_EXERCISE DESCRIPTION_
Write down each line of the records below word for word, omitting the pictures.

_Items listed in a dataset_

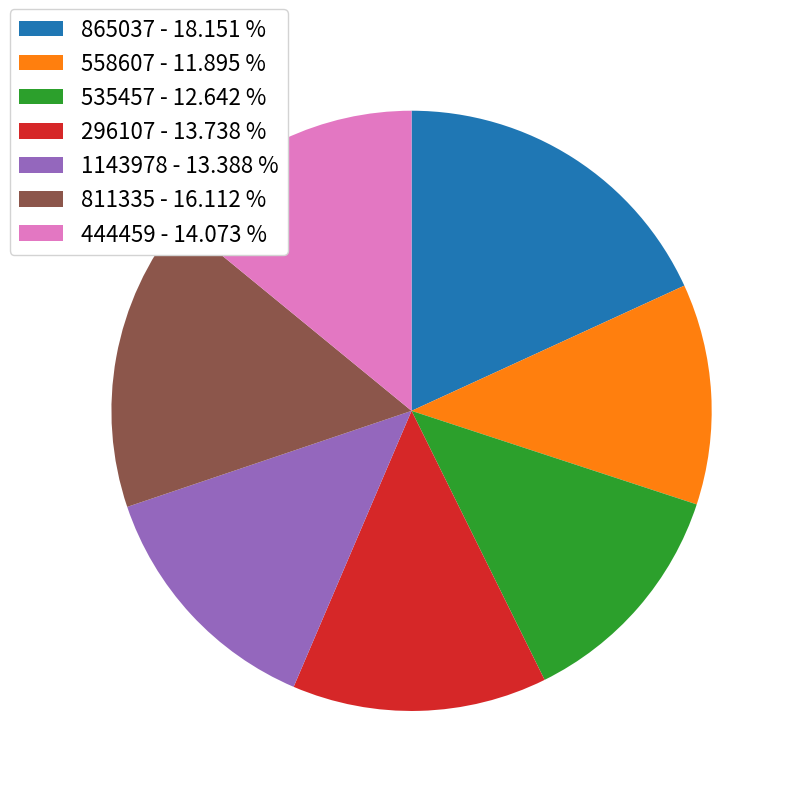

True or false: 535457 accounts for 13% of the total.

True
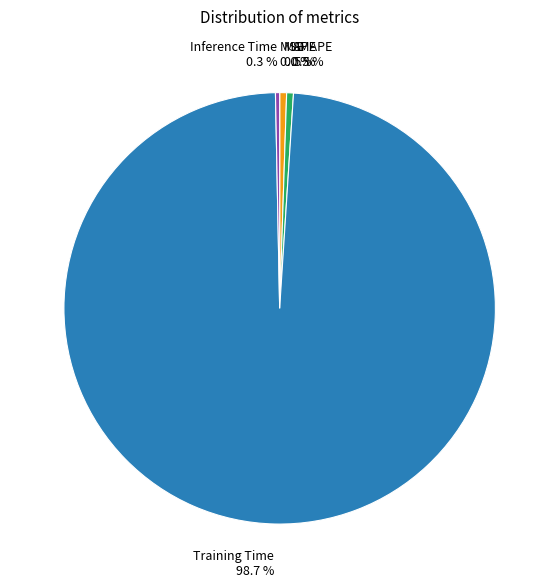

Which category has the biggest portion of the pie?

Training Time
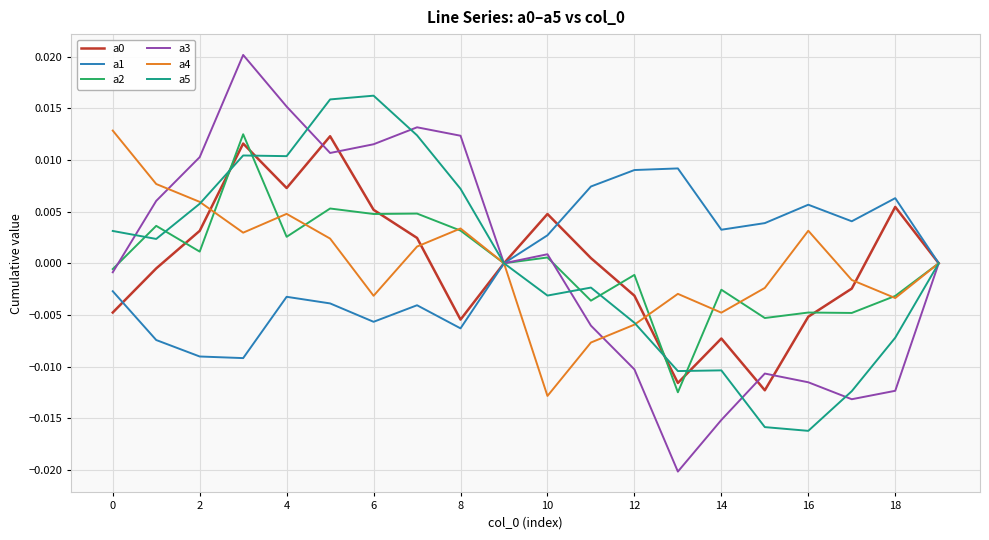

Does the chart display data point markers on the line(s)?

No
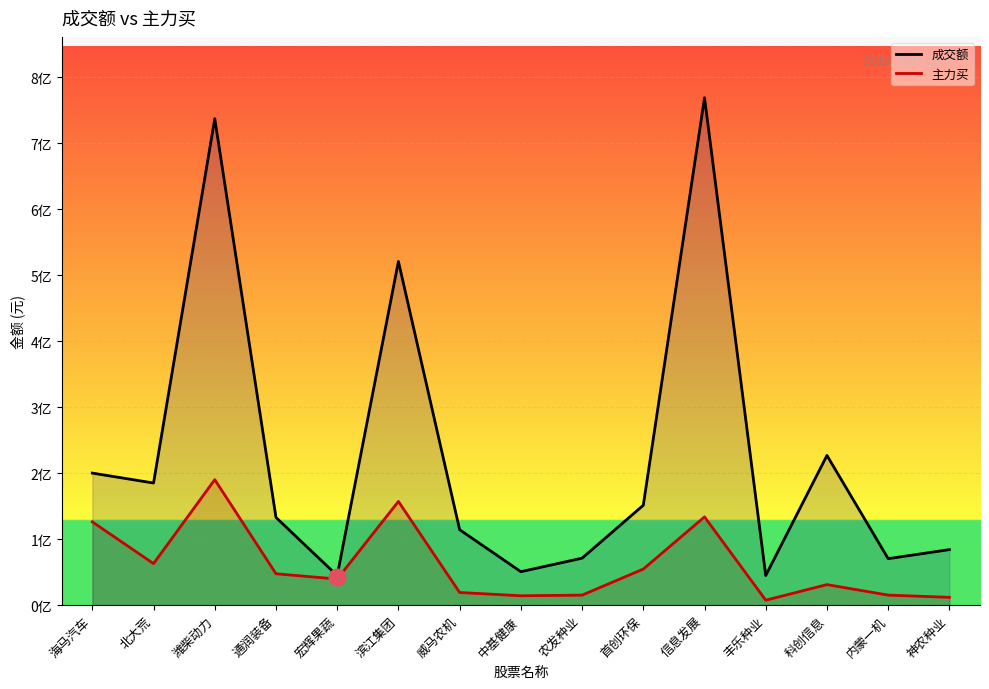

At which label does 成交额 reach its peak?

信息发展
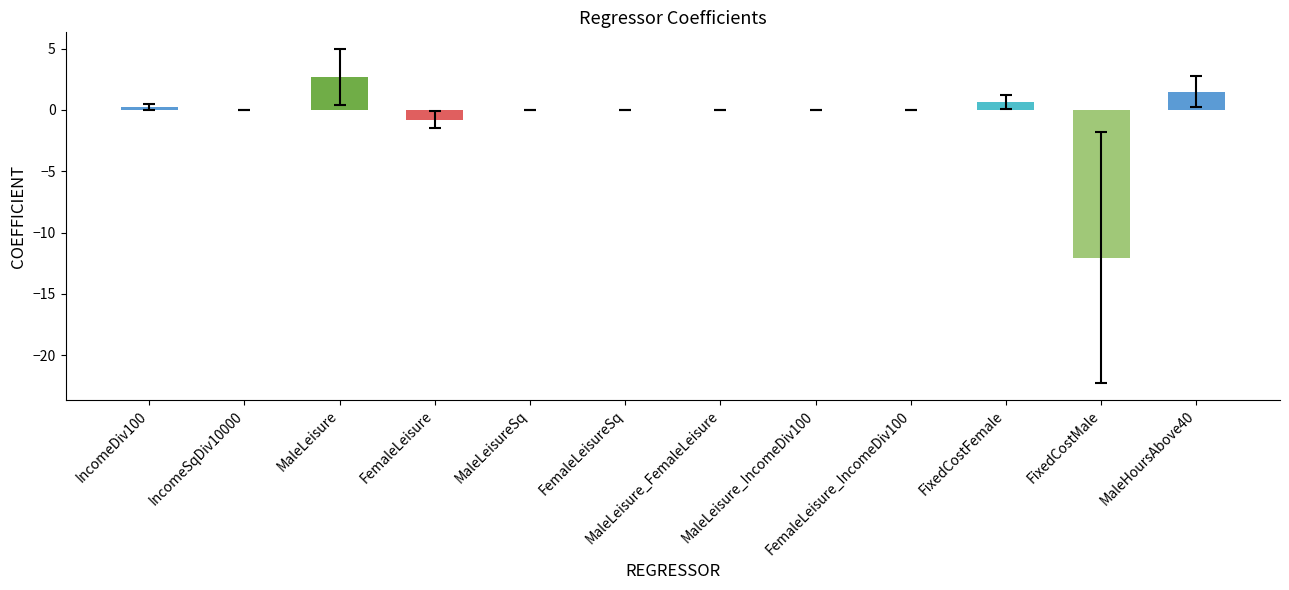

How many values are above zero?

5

_EXERCISE RESPONSE_
True or false: 535457 accounts for 13% of the total.

True

Which category has the biggest portion of the pie?

Training Time

Does the chart display data point markers on the line(s)?

No

At which label does 成交额 reach its peak?

信息发展

How many values are above zero?

5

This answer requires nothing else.